Travelling and the business of holidaying should be an exciting, anticipated adventure, but for many it's the source of considerable stress. Whether it's purely the administrative coordination of getting from A to B, or nerves around flying or car journeys, feeling anxious in a new environment... we all have our own bug-bears when it comes to vacations. Adding in friends, new acquaintances and other relationship dynamics to that mix can lead to some awkward situations if you're not careful, but luckily whenever J and I have holidayed with friends it has been nothing but an awesome experience. We've picked up some tips around what works for us, and I thought I'd share them today - just in case you had a late summer trip planned!

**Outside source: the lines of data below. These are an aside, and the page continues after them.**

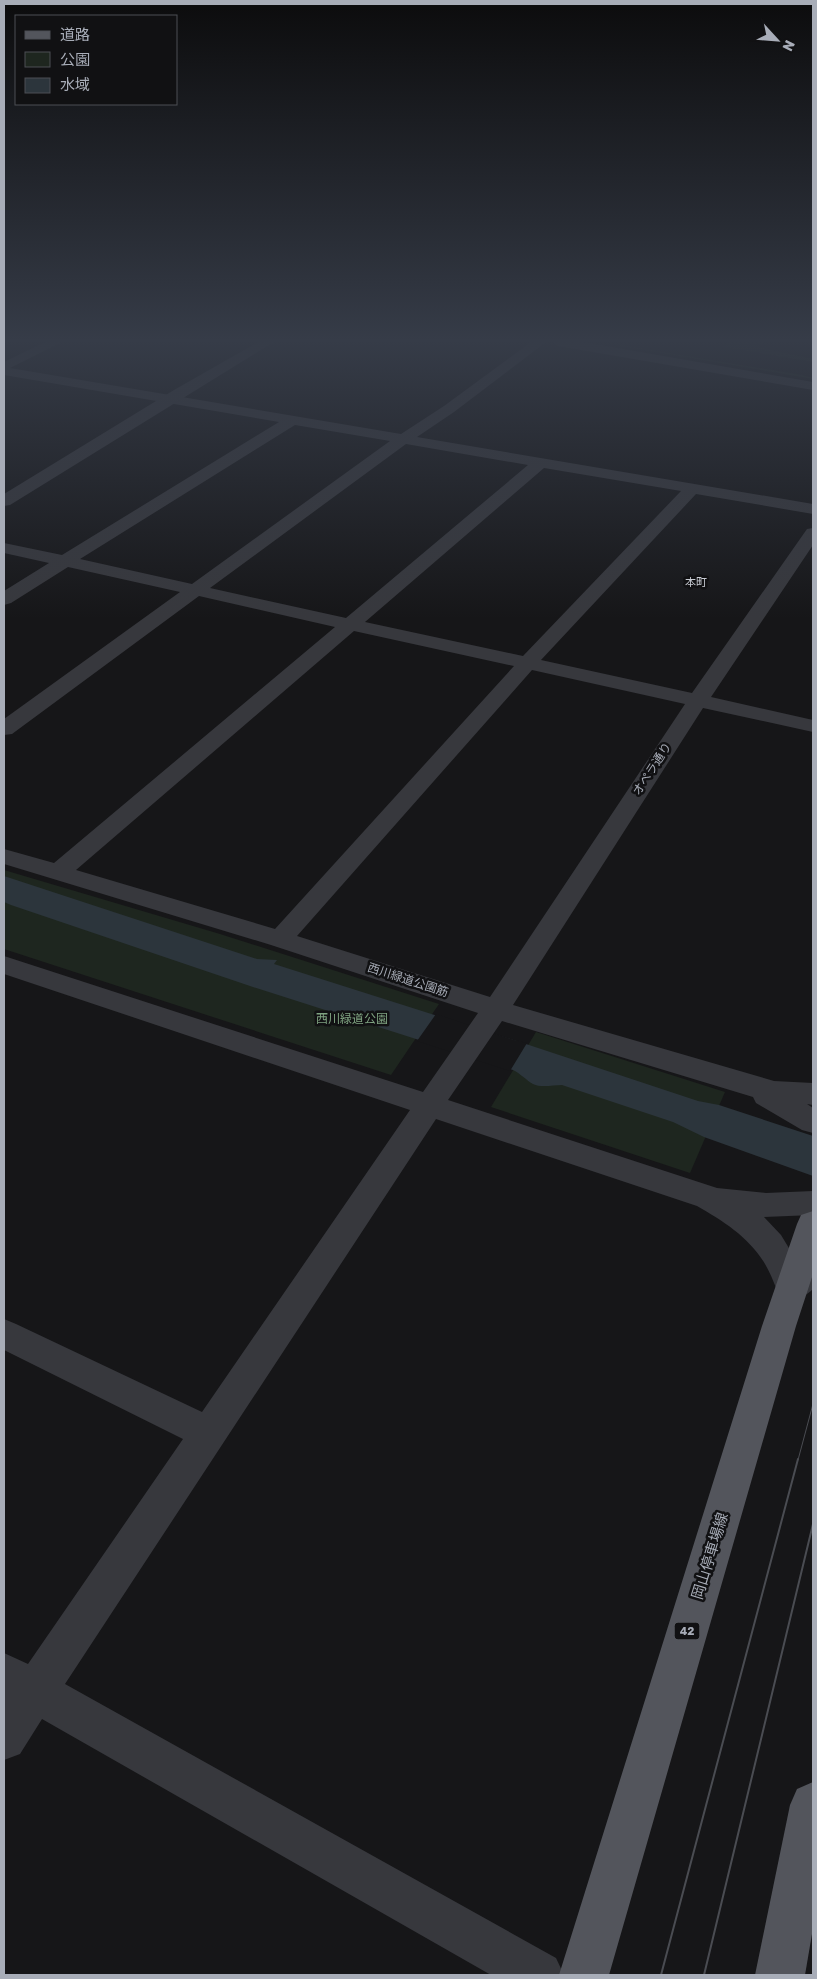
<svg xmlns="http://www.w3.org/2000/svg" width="817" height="1979" viewBox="0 0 817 1979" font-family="Rubik,'Noto Sans JP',sans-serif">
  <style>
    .green { fill: #1e261f }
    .water { fill: #2c353c }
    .pier { fill: #161618 }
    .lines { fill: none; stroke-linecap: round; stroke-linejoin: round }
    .minor { fill: #37383d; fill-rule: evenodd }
    .tertiary { fill: #37383d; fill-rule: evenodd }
    .primary { fill: #53555c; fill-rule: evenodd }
    .tram-far1 { stroke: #4a4c52; stroke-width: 1 }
    .tram { stroke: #4a4c52; stroke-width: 2 }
    .labels { text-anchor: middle; stroke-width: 5; stroke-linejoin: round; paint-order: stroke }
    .far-neighbourhood-label { font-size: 11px; fill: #c9ccd4; stroke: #111113 }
    .shield { fill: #111113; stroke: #7b7e86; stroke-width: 1 }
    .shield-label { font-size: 11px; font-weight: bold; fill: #a8adb8 }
    .street-label { font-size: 12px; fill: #a8adb8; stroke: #111113 }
    .park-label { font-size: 12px; fill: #7fa381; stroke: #111113 }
    .near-street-label { font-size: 15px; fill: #a8adb8; stroke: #111113 }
  </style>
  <rect width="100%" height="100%" fill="#161618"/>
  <g class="green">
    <path d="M 729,342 L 764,342 L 757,347 L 813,359 L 813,362 L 723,347 Z"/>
    <path d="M 621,345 L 802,375 L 813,378 L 813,379 L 620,346 Z"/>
    <path d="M 4,870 L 220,934 L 439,1004 L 391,1075 L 4,949 Z"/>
    <path d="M 536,1032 L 725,1092 L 690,1173 L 491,1107 Z"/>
  </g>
  <path class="water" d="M 4,876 L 257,959 L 277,960 L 274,964 L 529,1045 L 698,1101 L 719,1105 L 813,1136 L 813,1176 L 704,1137 L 673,1122 L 562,1085 C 553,1085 541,1088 533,1084 C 526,1080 521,1074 513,1070 L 250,986 L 11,905 L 4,902 Z"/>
  <path class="pier" d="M 436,1014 L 514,1040 L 527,1043 L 510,1071 L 417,1041 Z"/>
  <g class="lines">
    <path class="minor" d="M 531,342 L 546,342 L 454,412 L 417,437 L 813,504 L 813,514 L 696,494 L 541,660 L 692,693 L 807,529 L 813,528 L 813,545 L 711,697 L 813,720 L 813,732 L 703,708 L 513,1005 L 774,1081 L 813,1083 L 813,1105 L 807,1104 L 813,1108 L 813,1133 L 802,1130 L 756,1103 L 753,1097 L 502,1021 L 448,1100 L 717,1188 L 766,1193 L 813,1191 L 813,1215 L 764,1217 L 781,1235 L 798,1263 L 813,1257 L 813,1289 C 802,1299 794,1302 780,1297 C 775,1286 771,1274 765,1264 C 749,1237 723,1221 697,1206 L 436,1119 L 65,1684 L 556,1958 L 564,1975 L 491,1975 L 42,1719 L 20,1754 L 4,1760 L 4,1653 L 28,1664 L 183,1439 L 4,1350 L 4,1319 L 16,1324 L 202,1412 L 410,1110 L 4,974 L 4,956 L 423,1092 L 478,1013 L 271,945 L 4,864 L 4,849 L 54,863 L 335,627 L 199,596 L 12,734 L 4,735 L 4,719 L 180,592 L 68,567 L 11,603 L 4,605 L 4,591 L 49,563 L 4,553 L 4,543 L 62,555 L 279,422 L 4,375 L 4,367 L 401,434 L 444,406 ZM 295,425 L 390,441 L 192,584 L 80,559 ZM 406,444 L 528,465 L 346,618 L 210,588 ZM 544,468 L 681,491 L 523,656 L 365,622 ZM 354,631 L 514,666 L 275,929 L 76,870 ZM 532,670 L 685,704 L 490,997 L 297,936 Z"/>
    <g class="tertiary">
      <path d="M 45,342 L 62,342 L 4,371 L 4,362 Z"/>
      <path d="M 258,342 L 274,342 L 10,505 L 4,506 L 4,494 L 174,390 Z"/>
      <path d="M 552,342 L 583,342 L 813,382 L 813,390 L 558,346 Z"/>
    </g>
    <g class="primary">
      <path d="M 813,1211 L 813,1274 L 796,1326 L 609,1975 L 559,1975 L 762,1326 L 797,1224 L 801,1215 Z"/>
      <path d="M 813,1782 L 813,1928 L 805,1975 L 755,1975 L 790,1805 L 797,1789 Z"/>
    </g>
    <path class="tram-far1" d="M 798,1460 L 813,1404"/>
    <g class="tram">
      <path d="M 661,1975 L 798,1459"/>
      <path d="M 704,1975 L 813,1524"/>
    </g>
  </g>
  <linearGradient id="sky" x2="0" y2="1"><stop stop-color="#0c0c0d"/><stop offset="0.55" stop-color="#363c48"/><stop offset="1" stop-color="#363c48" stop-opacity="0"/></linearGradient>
  <rect width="817" height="619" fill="url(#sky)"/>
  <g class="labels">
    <g class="far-neighbourhood-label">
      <text x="696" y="586">本町</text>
    </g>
    <rect class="shield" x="674.5" y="1622.5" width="25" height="17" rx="4"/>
    <g class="shield-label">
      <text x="687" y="1635">42</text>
    </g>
    <g class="street-label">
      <text transform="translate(652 769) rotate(-57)" y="4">オペラ通り</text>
      <text transform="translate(408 980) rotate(18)" y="4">西川緑道公園筋</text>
    </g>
    <g class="park-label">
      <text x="352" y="1023">西川緑道公園</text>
    </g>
    <g class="near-street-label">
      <text transform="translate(710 1556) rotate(-73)" y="5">岡山停車場線</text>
    </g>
  </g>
  <rect width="817" height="1979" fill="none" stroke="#a8adb8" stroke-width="10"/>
  <rect x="15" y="15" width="162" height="90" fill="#111113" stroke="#4d4f55"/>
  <rect x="25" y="31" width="25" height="8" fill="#53555c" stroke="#4d4f55"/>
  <text x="60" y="40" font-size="15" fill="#a8adb8">道路</text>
  <rect x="25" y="52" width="25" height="15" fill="#1e261f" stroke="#4d4f55"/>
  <text x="60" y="65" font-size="15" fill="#a8adb8">公園</text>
  <rect x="25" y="78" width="25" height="15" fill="#2c353c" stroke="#4d4f55"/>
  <text x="60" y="90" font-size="15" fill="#a8adb8">水域</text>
  <g transform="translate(777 40) rotate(116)" stroke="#111113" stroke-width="4" paint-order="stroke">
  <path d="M0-4L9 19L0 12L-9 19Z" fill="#a8adb8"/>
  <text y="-8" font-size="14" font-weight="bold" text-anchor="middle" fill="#a8adb8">N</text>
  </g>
</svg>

TRAVEL WITH THE RIGHT FRIENDS: This might sound horrible upon first reading, but consider this - would you take your friend, who detests the theatre, to go and see a three hour Chekhov play? Probably not. Just as your mates will know you inside out, you probably already have a good idea of who you can be in close quarters and stressful situations with, and make it out alive. It's always a good idea to travel with like-minded people whose attitude to problems mirrors your own - it just keeps stress to a minimum and means any delays or hiccups will be confrontation-free.

PLAY TO EACH OTHERS' STRENGTHS: I think my friends would (lovingly) agree that I am a bit of a plan-a-holic, I love to research a trip before I leave and pick out some key places I want to visit. That being said, I am a terrible navigator and my sense of direction anywhere outside of New York (true fact) is not that great. I'm more than happy to take a back seat to my more capable comrades when it comes to getting around, but if they need a suggestion for a cute restaurant for dinner? I'm your gal. It really helps group dynamic to share that control of your plans, your movements and your holiday in general.

GET STUCK IN!: Tempting as it can be to stick to the highly-populated tourist areas, it's a lot more fun (trust) to head off the beaten track (within reason - be safe) and make your own adventures (and mistakes!). This trip to Barcelona we wondered off La Rambla to some funny little alleys and shops - we all had a good laugh and met some colourful characters in the storeways there.

DON'T BE AFRAID TO 'SPLIT UP': Not in the dramatic sense - but feel free to 'go things alone'! There are no rules that say that you have to spend every waking moment together, and actually having different experiences and being able to come back as a group and chat about them together is really refreshing. Just make sure everyone has a room/flat key, a full charge of mobile phone battery, and a meeting time and place before you leave!

BE UPFRONT ABOUT BUDGET: We Brits sometimes shoot ourselves in the foot by trying to be all 'polite' about money situations, but is there anything worse than splitting up a bill and knowing someone didn't pay their part, or a friend suggesting 'let's split this four ways!' when you know you've only had a fizzy water and a sandwich? Just be frank. You're all adults! Check menus at restaurants, make sure everyone has ticket price information when visiting attractions - transparency is key, so that you don't end up with any of those awkward 'I've run out of money and I can't have fun with you guys' type deals!

... AND DON'T UNDERESTIMATE THE VALUE OF PATIENCE: Of course you're going to have momentary differences of opinion - you're in close quarters with a group of people. Relationship dynamics dictate that most likely, everything won't be peaches and cream 100% of the time. But ask yourself if things are really worth making an issue over - you're on holiday, you're having fun - do you want to create an atmosphere? If you're really stuck on something and scared of letting a problem fester, take a deep breath and ask for a quick, quiet chat in private with said friend. More than likely they won't have intended to upset you, and you can clear up anything quickly and cleanly by just communicating.

DON'T BE 'THAT GUY': We all know 'that guy' - the one that 'knows everything about everything', pretends to be a local, says everything in their best impression of a dialect - just don't do it. Even if you've visited before, try to experience everything for the first time with your pals, because no one likes a know-it-all, am I right?

I hope these tips are useful and remember - the best rule when travelling, whoever with and wherever you go, is to take things as they come and have as much fun as you can! No one can stay angry when you're laughing your butts off at Spanish TV, right?